Une baisse du prix de l’essence sans doute très provisoire


Un litre d'essence à 2 euros n'est pas exclu d'ici à la fin de l'année.

Pour la première fois de l’année, le prix de l’essence super 95 coûtera demain  1,743 euro le litre, soit 2,6 centimes de moins par litre que le record historique (1,769 euro) atteint la semaine dernière. Le prix du diesel baissera quant à lui de 2,7 centimes  (1,552 euro le litre). Ces diminutions de prix font suite à la baisse des cours des produits pétroliers sur les marchés internationaux, selon le SPF Economie. Une brève accalmie avant de nouvelles hausses?

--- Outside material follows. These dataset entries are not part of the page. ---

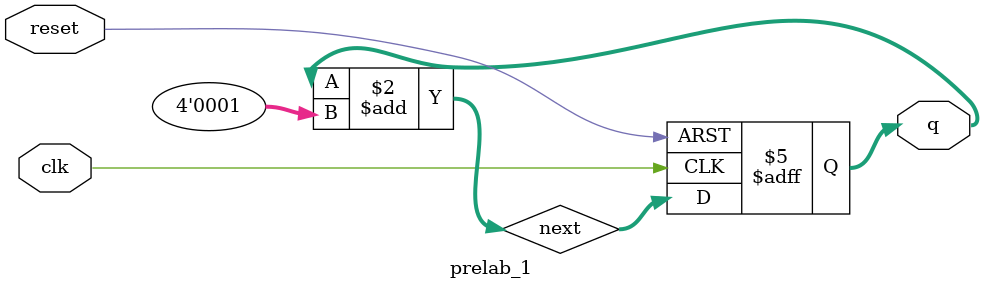
<source format=v>
`timescale 1ns / 1ps


module prelab_1(
    input clk,
    output [3:0] q,
    input reset
    );
    
reg [3:0] q;
reg [3:0] next;

always @(q)
begin
    next = q + 4'd1;
end

always @(posedge clk or negedge reset)
begin
    if (~reset)
    begin
        q = 4'd0;
    end
    else 
        q = next;
end

endmodule

</source>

A vrai dire, cette petite baisse de tension sur les prix pétroliers ne suffit pas à rassurer. Elle va même  l’encontre des tendances générales, au moment où le dépassement du cap des 2 euros/litre enregistré la semaine dernière dans quelques stations parisiennes n’est pas qu’un  buz. L’essence à 2 euros/litre pourrait devenir réalité d’ici à la fin 2012 si les paramètres actuels n’évoluent pas. Les causes sont connues: un euro faible par rapport au dollar, le prix du pétrole brut en hausse, un environnement géopolitique peu favorable dans les pays producteurs dont l’Iran, une demande globale en hausse notamment en Asie et la raréfaction des ressources ou du moins la hausse des coûts d’extraction. S’y ajoute le rôle des spéculateurs. Un seul chiffre est révélateur de l’évolution de ces dernières années:le prix du baril de pétrole brut (159 litres) est passé de 30 euros en 2000 à 124 euros en 2012, avec une pointe à 145 euros au printemps 2008. Un passage à 175 ou 180 euros/baril n’est plus exclu aujourd’hui.

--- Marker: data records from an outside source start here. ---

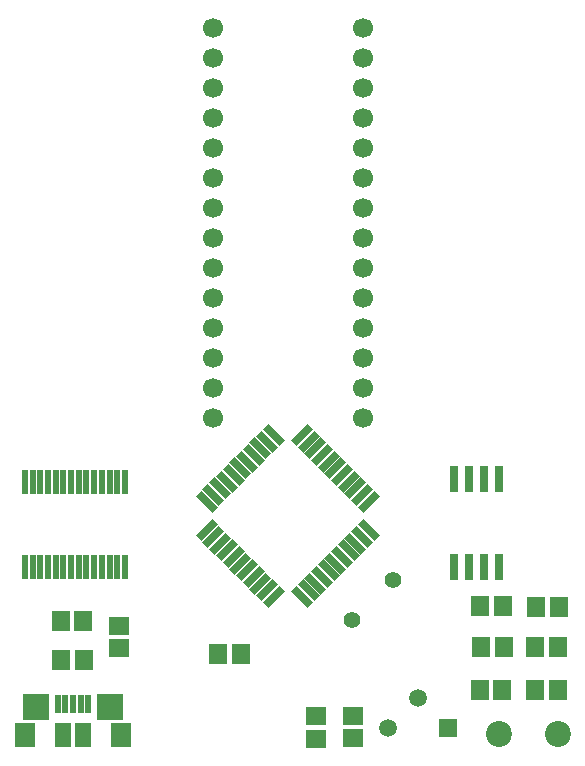
<source format=gbr>
G04 DipTrace 3.0.0.1*
G04 TopMask.gbr*
%MOIN*%
G04 #@! TF.FileFunction,Soldermask,Top*
G04 #@! TF.Part,Single*
%AMOUTLINE4*
4,1,4,
-0.037582,0.018096,
-0.018096,0.037582,
0.037582,-0.018096,
0.018096,-0.037582,
-0.037582,0.018096,
0*%
%AMOUTLINE7*
4,1,4,
-0.018096,-0.037582,
-0.037582,-0.018096,
0.018096,0.037582,
0.037582,0.018096,
-0.018096,-0.037582,
0*%
%ADD32R,0.023622X0.07874*%
%ADD50C,0.055874*%
%ADD52R,0.055118X0.082677*%
%ADD54R,0.070866X0.082677*%
%ADD56R,0.090551X0.086614*%
%ADD58R,0.023622X0.061024*%
%ADD61C,0.086614*%
%ADD63R,0.059055X0.059055*%
%ADD65C,0.059055*%
%ADD67R,0.031496X0.086614*%
%ADD68R,0.059055X0.066929*%
%ADD70R,0.066929X0.059055*%
%ADD76C,0.066929*%
%ADD85OUTLINE4*%
%ADD88OUTLINE7*%
%FSLAX26Y26*%
G04*
G70*
G90*
G75*
G01*
G04 TopMask*
%LPD*%
D76*
X1128084Y2821522D3*
Y2721522D3*
Y2621522D3*
Y2521522D3*
Y2421522D3*
Y2321522D3*
Y2221522D3*
Y2121522D3*
Y2021522D3*
Y1921522D3*
Y1821522D3*
Y1721522D3*
Y1621522D3*
Y1521522D3*
X1628084D3*
Y1621522D3*
Y1721522D3*
Y1821522D3*
Y1921522D3*
Y2021522D3*
Y2121522D3*
Y2221522D3*
Y2321522D3*
Y2421522D3*
Y2521522D3*
Y2621522D3*
Y2721522D3*
Y2821522D3*
D70*
X1596325Y529922D3*
Y455118D3*
D68*
X622291Y717454D3*
X697094D3*
X622047Y846850D3*
X696850D3*
X1145538Y738058D3*
X1220341D3*
X2278084Y617323D3*
X2203281D3*
X2277953Y758924D3*
X2203150D3*
X2280315Y894619D3*
X2205512D3*
D67*
X1930906Y1027756D3*
X1980906D3*
X2030906D3*
X2080906D3*
Y1319094D3*
X2030906D3*
X1980906D3*
X1930906D3*
D65*
X1711155Y489633D3*
X1811155Y589633D3*
D63*
X1911155Y489633D3*
D70*
X814436Y831102D3*
Y756299D3*
X1471391Y453412D3*
Y528215D3*
D68*
X2018110Y617323D3*
X2092913D3*
X2022703Y759580D3*
X2097507D3*
X2019423Y895407D3*
X2094226D3*
D61*
X2279134Y468635D3*
X2082283D3*
D85*
X1330709Y1466404D3*
X1308437Y1444133D3*
X1286165Y1421862D3*
X1263895Y1399591D3*
X1241623Y1377320D3*
X1219353Y1355049D3*
X1197081Y1332778D3*
X1174811Y1310507D3*
X1152539Y1288236D3*
X1130268Y1265965D3*
X1107997Y1243693D3*
D88*
Y1149042D3*
X1130268Y1126770D3*
X1152539Y1104499D3*
X1174811Y1082228D3*
X1197081Y1059957D3*
X1219353Y1037686D3*
X1241623Y1015415D3*
X1263895Y993144D3*
X1286165Y970873D3*
X1308437Y948601D3*
X1330709Y926331D3*
D85*
X1425360D3*
X1447631Y948601D3*
X1469903Y970873D3*
X1492173Y993144D3*
X1514445Y1015415D3*
X1536715Y1037686D3*
X1558987Y1059957D3*
X1581257Y1082228D3*
X1603529Y1104499D3*
X1625801Y1126770D3*
X1648071Y1149042D3*
D88*
Y1243693D3*
X1625801Y1265965D3*
X1603529Y1288236D3*
X1581257Y1310507D3*
X1558987Y1332778D3*
X1536715Y1355049D3*
X1514445Y1377320D3*
X1492173Y1399591D3*
X1469903Y1421862D3*
X1447631Y1444133D3*
X1425360Y1466404D3*
D32*
X834908Y1309974D3*
X809318D3*
X783727D3*
X758136D3*
X732546D3*
X706955D3*
X681365D3*
X655774D3*
X630184D3*
X604593D3*
X579003D3*
X553412D3*
X527822D3*
X502231D3*
Y1026501D3*
X527822Y1026509D3*
X553412D3*
X579003D3*
X604593D3*
X630184D3*
X655774D3*
X681365D3*
X706955D3*
X732546D3*
X758136D3*
X783727D3*
X809318D3*
X834908D3*
D58*
X713123Y570997D3*
X687533D3*
X661942D3*
X636352D3*
X610761D3*
D56*
X783990Y558202D3*
X539895D3*
D54*
X823360Y465682D3*
X500525D3*
D52*
X695407D3*
X628478D3*
D50*
X1727034Y983202D3*
X1592685Y848853D3*
M02*

</source>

Au-delà de la conjoncture politique mondiale (risque d’embargo en Iran, tensions en Syrie et ailleurs) et des besoins de la Chine, c’est surtout le cours de l’euro qui pose question. Comme l’explique sur son site le magazine Challenge, « jusque il y à il y a peu, il existait une corrélation entre le prix du pétrole et la parité entre les devises européenne et américaine. Quand le baril montait, le dollar baissait et, inversement, quand le dollar montait, le baril baissait. Une aubaine pour les consommateurs qui paient leur essence en euros. L’augmentation du prix de l’or noir en dollar était un peu amortie. Or ce phénomène salutaire pour les automobilistes de la zone euro commence à s’essouffler » En cause, les troubles macro-économiques et géopolitiques déjà évoqués qui cassent cette corrélation, alors qu’une aggravation de la crise économique pourrait faire dégringoler l’ euro  de 1,31 à 1,20 dollar. « Dès lors, il suffirait que le baril de Brent atteigne les 175 dollars pour que le SP 95 franchisse mécaniquement les 2 euros. Le gazole serait lui à 1,83 euros ».

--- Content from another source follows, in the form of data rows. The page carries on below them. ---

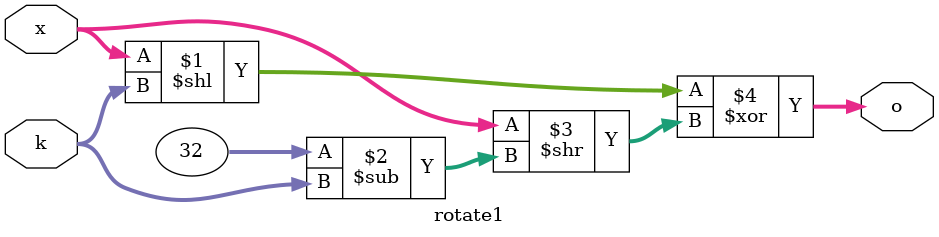
<source format=v>
module main();
reg		[31:0] a, b;
wire	[31:0] out;

rotate1 rot(.x(a), .k(b), .o(out));

initial begin
	a = 32'b00000000;
	b = 2;
	$monitor("a=%b, b=%d, out=%b", a, b, out);
	#6 a = 32'b00000111; b = 2;
	#6 a = 32'b11000111; b = 2;
	#6 a = 32'b11000111; b = 21;
	#6 a = 10; b = 3;
	#6 a = 15; b = 3;
	#6 a = 32'b11000000000000000000000011000111; b = 2;
	#6 $finish;
end
endmodule

module rotate1(x, k, o);
input	[31:0] x, k;
output	[31:0] o;
assign o = (x << k) ^ (x >> (32 - k));
endmodule


</source>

On en est là, à un moment charnière pour l’Europe: si la crise ne s’intensifie pas, les signaux rouges restent allumés avec un euro faible, les incertitudes pesant sur la dette grecque, les craintes concernant d’autres pays du sud, les risques de décotation ailleurs et une consommation au ralenti. A moins que les tendances actuelles ne s’inversent ( pas d’accroissement de la crise financière, début de reprise, hausse de la consommation), l’automobiliste européen risque de voir sa facture pétrolière s’alourdir encore, l’incitant à se pencher davantage vers d’autres types de véhicules et d’autres moyens de transport.